As I mentioned earlier, Senator James Inhofe (who famously called global warming a “hoax” and is currently celebrating the failure of the Dream Act) tried to derail it with a couple of amendments, but in the end he withdrew them and the bill passed by a whopping 75 – 19 margin. This doesn’t mean it’s veto-proof; as Peter Suber has pointed out, the House vote was less decisive and the two bills need to be reconciled – and Inhofe hasn’t given up yet. Still, it’s a positive step forward. We could have a law by the end of the year.

Meanwhile, Charles Bailey did some sleuthing and uncovered the fact that Inhofe has been getting some nice support from Reed Elsevier, which in 2006 spent over $3 million on lobbying. Salon picked up the story. (Hat tip to Scott Walter!)

HRN Joins SSRN

First – if you support the NIH plan to make tax-funded research publicly available, take a minute to call your senators. Right now. There are some amendments to be voted on today that could gut the NIH proposal. Tell them to vote no on Senator James Inhofe’s amendments #3416 and #3417 to the 2008 Labor-HHS-Education bill.

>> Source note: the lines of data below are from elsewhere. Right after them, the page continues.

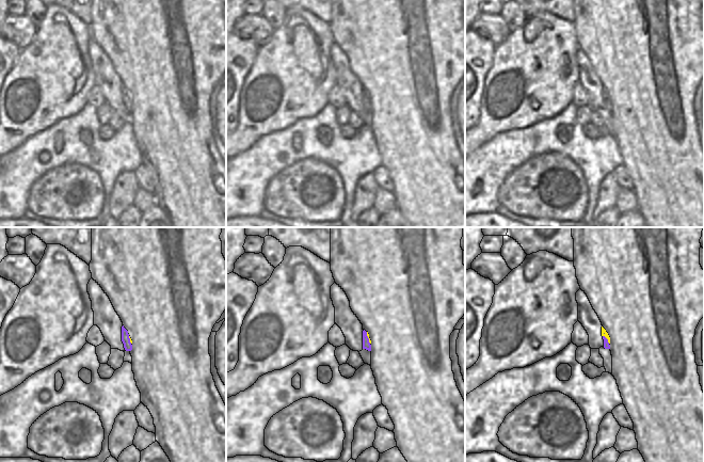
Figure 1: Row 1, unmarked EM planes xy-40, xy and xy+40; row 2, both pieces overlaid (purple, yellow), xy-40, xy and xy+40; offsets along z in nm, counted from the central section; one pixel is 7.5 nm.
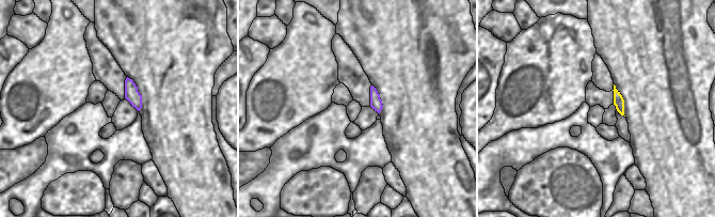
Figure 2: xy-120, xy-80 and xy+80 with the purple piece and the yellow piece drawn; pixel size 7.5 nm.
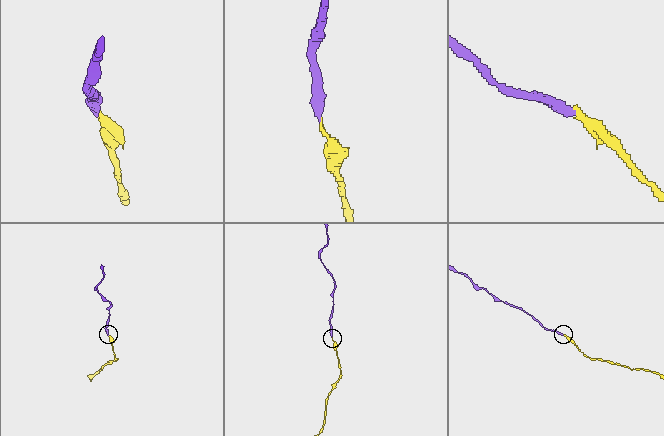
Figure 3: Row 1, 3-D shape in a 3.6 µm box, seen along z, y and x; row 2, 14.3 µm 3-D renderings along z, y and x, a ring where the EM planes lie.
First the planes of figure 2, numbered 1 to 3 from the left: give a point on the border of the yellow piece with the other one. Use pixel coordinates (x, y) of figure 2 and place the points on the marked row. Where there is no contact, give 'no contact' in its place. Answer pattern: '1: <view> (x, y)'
1: no contact
2: no contact
3: no contact

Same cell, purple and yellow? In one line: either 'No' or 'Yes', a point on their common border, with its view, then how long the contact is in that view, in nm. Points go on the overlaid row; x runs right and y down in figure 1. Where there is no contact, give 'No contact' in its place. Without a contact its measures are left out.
Yes. Touches purple at xy (367, 337). Shared border 90 nm

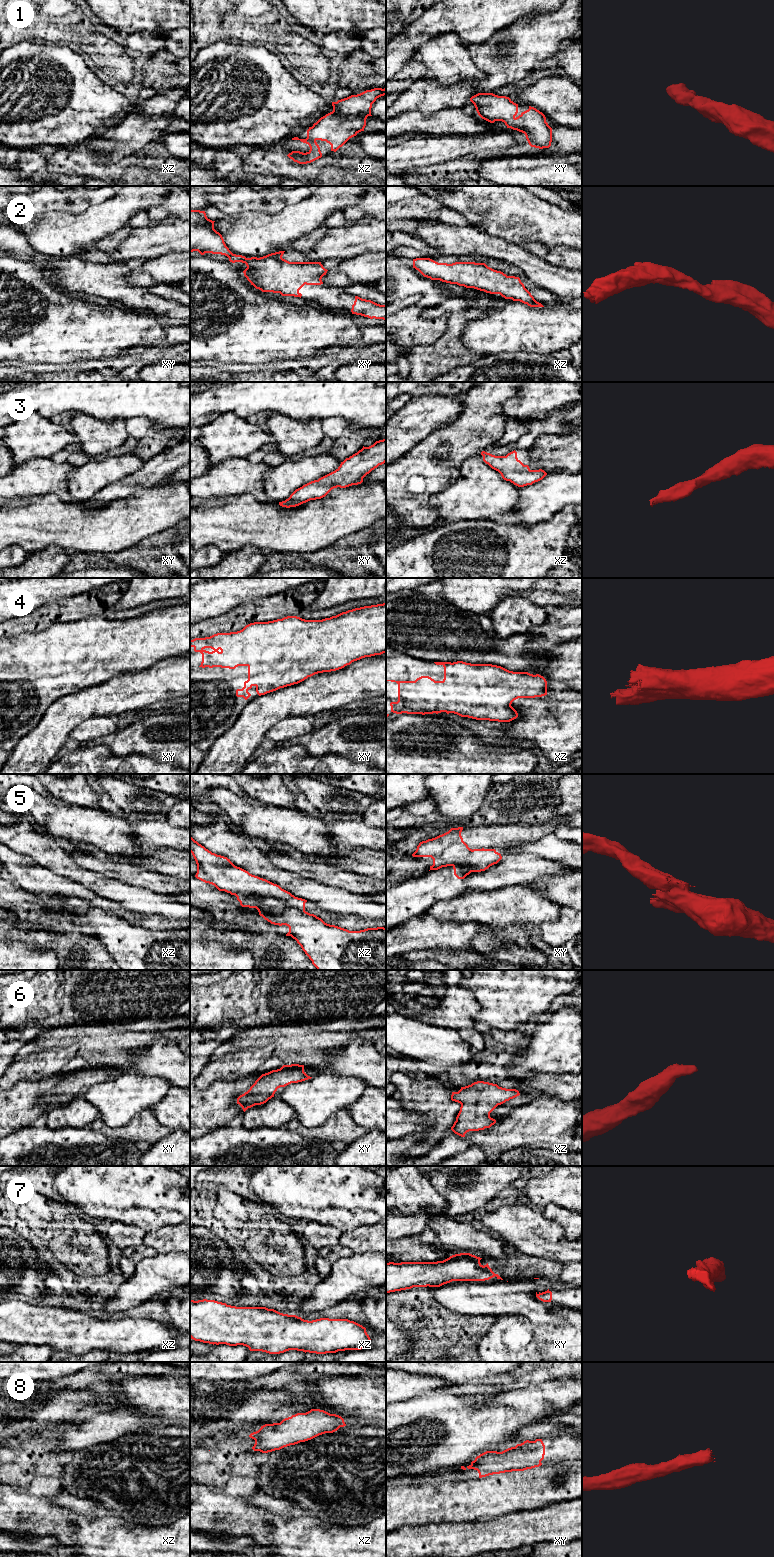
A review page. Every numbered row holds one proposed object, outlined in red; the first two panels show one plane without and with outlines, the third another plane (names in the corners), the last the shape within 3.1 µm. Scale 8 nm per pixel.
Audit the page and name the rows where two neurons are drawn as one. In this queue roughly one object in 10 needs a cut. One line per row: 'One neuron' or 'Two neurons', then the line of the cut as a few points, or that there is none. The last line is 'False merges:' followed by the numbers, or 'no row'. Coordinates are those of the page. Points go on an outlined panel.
1: One neuron. No split
2: One neuron. No split
3: One neuron. No split
4: One neuron. No split
5: Two neurons. Split along xz (256, 904), (260, 899), (273, 897), (304, 911)
6: One neuron. No split
7: One neuron. No split
8: One neuron. No split
False merges: 5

Okay – are you done? Good.

Now, here’s some other news about access to research. The Chronicle reports that humanists will have a place to share their work in progress just as scholars in the social sciences have done for over ten years. This site for sharing documents is something between informal blogging and formal publication – more like a conference presentation without the hotel bill or airfare to pay for. The social sciences have had such an Internet forum since the SSRN was founded in 1994. There, some 131,000 papers have had over 4 million downloads in the past year. These are clustered into “networks” – rather like conferences – where people working in related areas can share their work. If you look toward the bottom of the page, classics, US and British literature, and philosophy have new networks. It looks as if these will be spun off into a new HRN – Humanities Research Network.

I’m not that familiar with how SSRN works and would be interested in hearing from anyone who has an insider’s view. All I know is that I’ve downloaded a lot of good articles from there, so I’m happy to see it expand into new fields.